課題の目的 >>
下のおけさ柿の抜粋をもとに、吹上農園が使う有機肥料に混ぜられている材料をすべて挙げよ。

抜粋箇所 >>

★ ★ ★ ★ ★

新潟を代表する秋の味覚「おけさ柿」。300年ほど前に変種で生まれた種なし柿は当時、世にも珍しい柿として「八珍柿」とも呼ばれていました。その主要産地は佐渡島で、“おけさ”とは民謡「佐渡おけさ」から名付けられたものでした。そんな柿を約80年、親子4代に渡って栽培しているのが吹上農園です。
一般に炭酸ガスで渋抜きが行われるおけさ柿ですが、吹上農園ではより甘さが引き出され食味も良いからと、昔ながらのアルコールによる渋抜きにこだわっています。また、木材チップ・米ぬか・牡蠣ガラを混ぜた自然由来の有機肥料を使用し、土づくりにも余念がありません。
そんな吹上農園では、新潟を代表するもう一つの秋の味覚、西洋梨「ル レクチエ」も手掛けています。明治36年頃にフランス(オルレアン)から新潟に伝わったもので、栽培が非常に難しく、生産量も限られているため“幻の西洋梨”とも呼ばれていました。気候がル レクチエの故郷フランスとよく似ていることから、現在もそのほとんどが新潟県でつくられています。

★ ★ ★ ★ ★

(保存済みデータ項目)
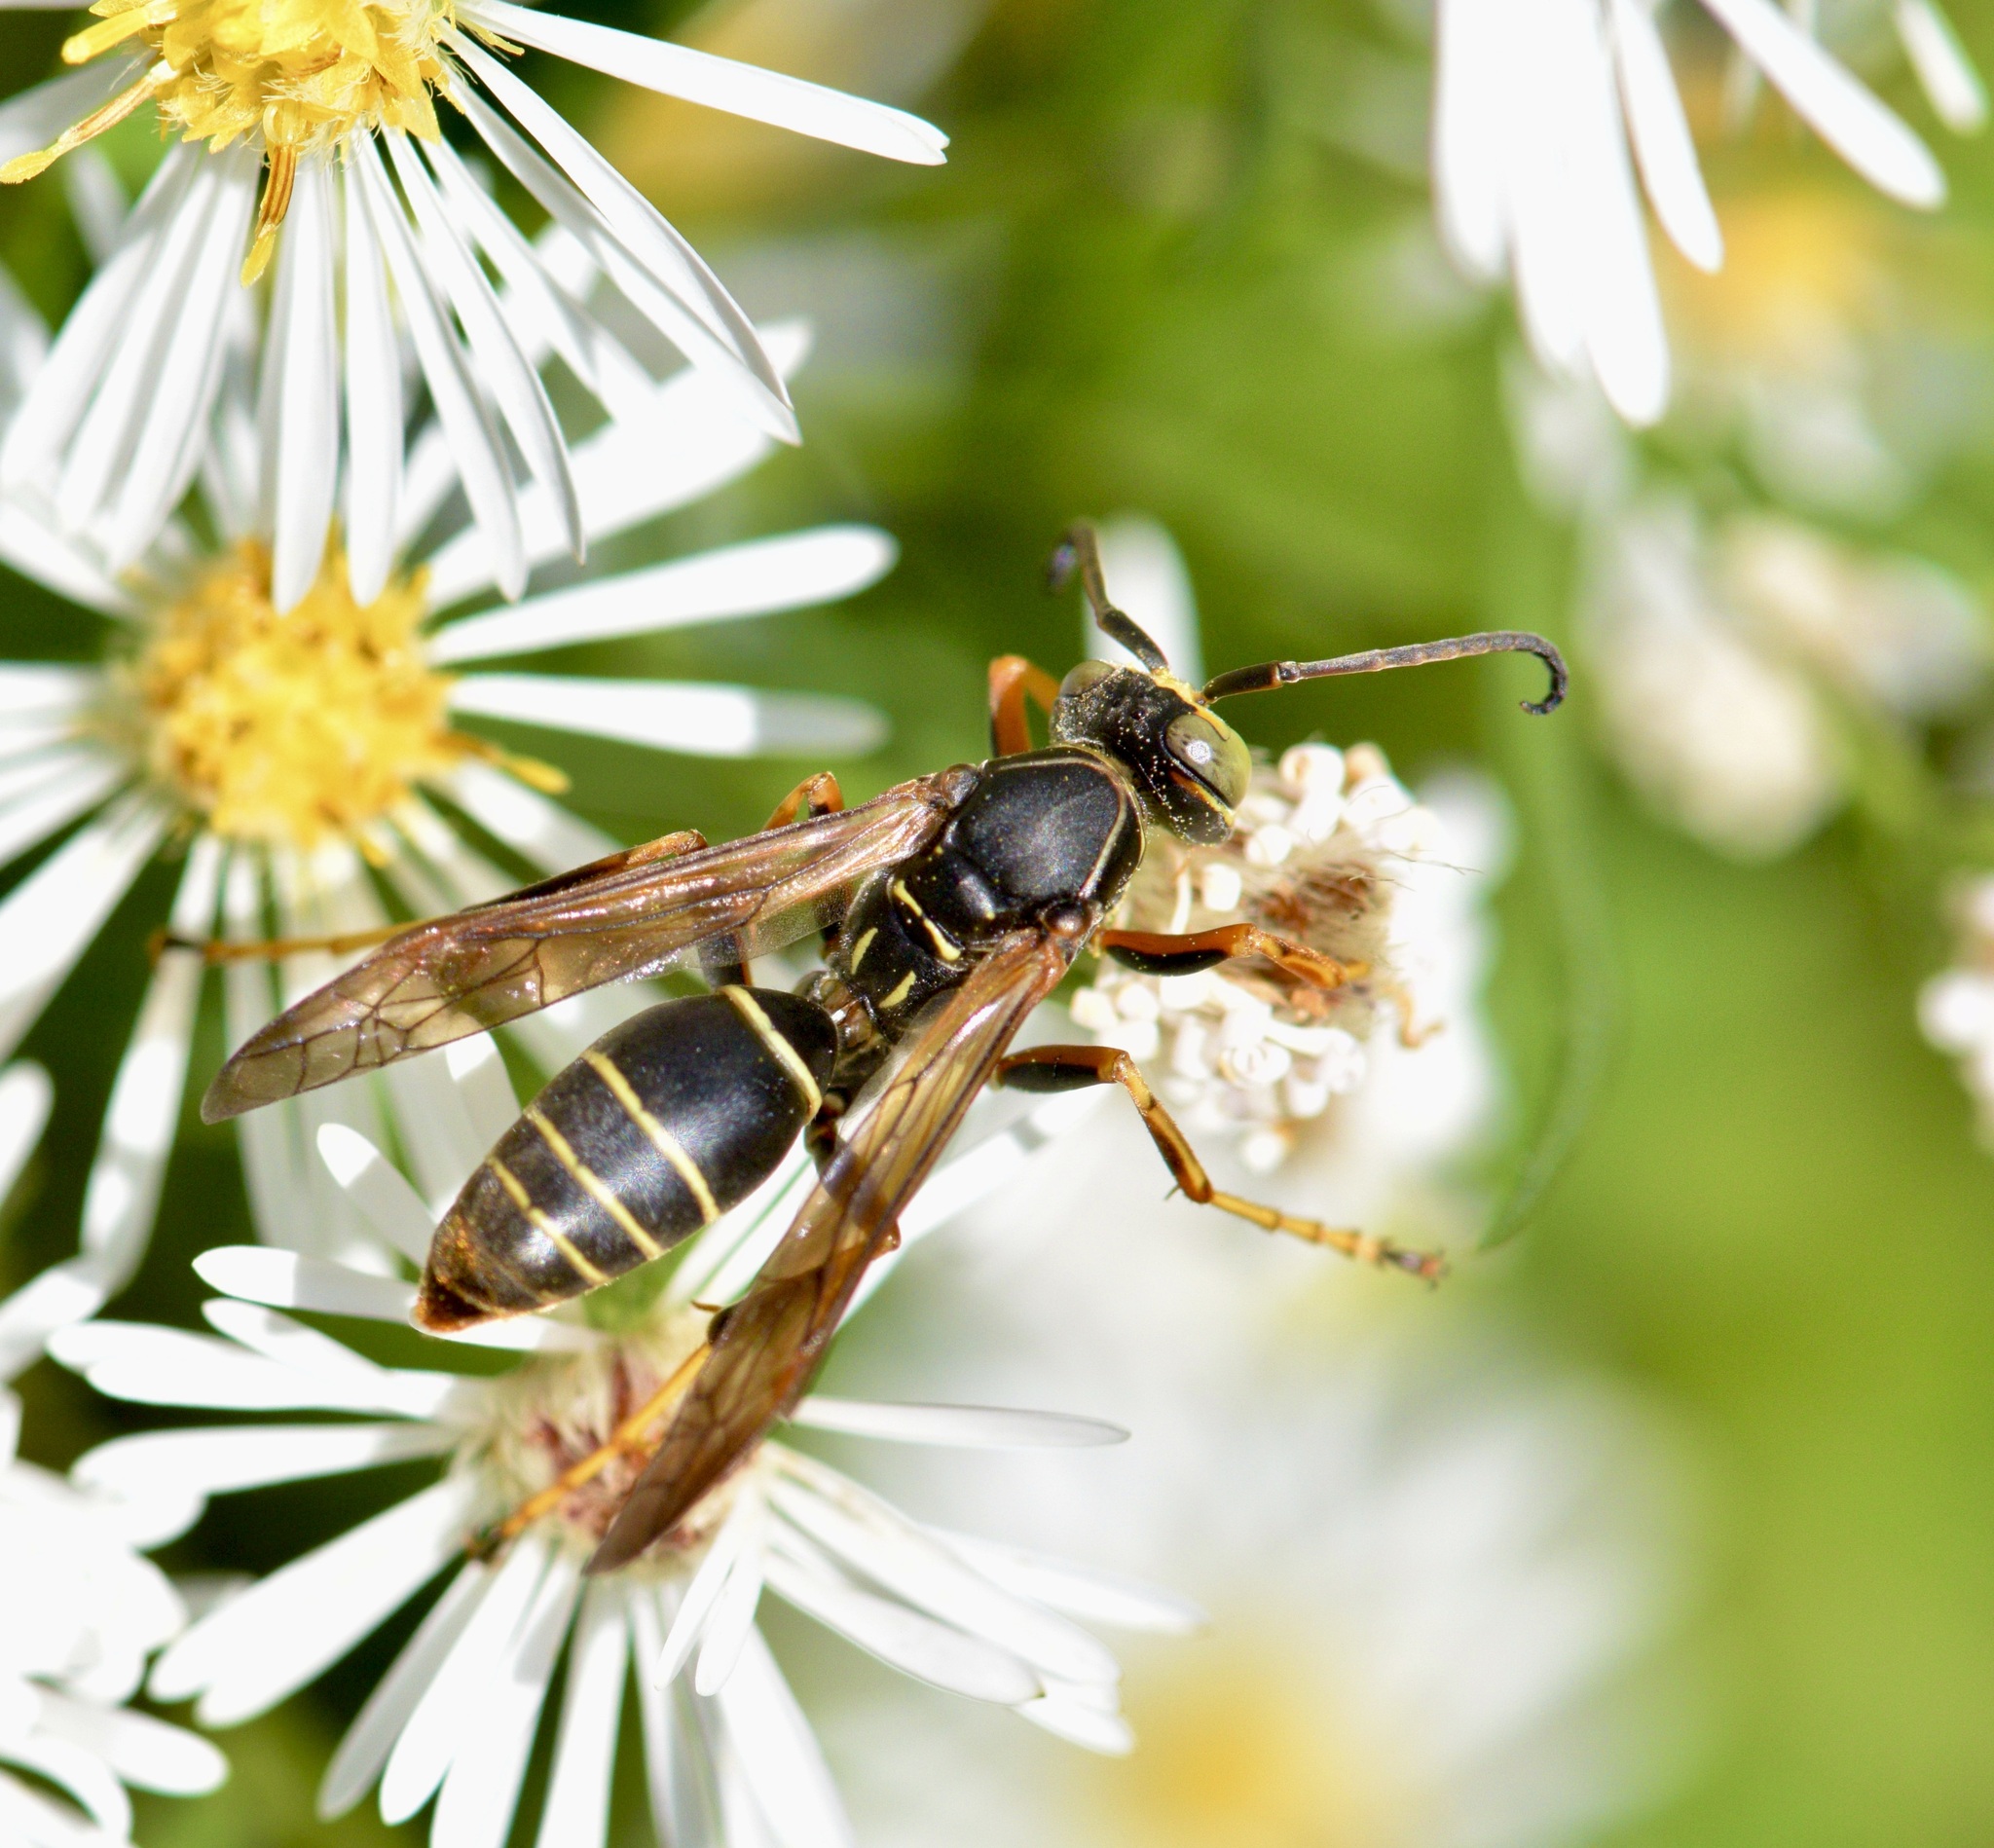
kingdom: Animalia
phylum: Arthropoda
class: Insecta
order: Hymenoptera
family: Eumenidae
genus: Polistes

★ ★ ★ ★ ★

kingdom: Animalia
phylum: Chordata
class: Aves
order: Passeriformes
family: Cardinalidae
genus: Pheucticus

★ ★ ★ ★ ★

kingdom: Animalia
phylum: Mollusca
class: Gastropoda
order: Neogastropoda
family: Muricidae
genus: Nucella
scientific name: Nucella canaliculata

★ ★ ★ ★ ★

回答 >>
木材チップ、米ぬか、牡蠣ガラ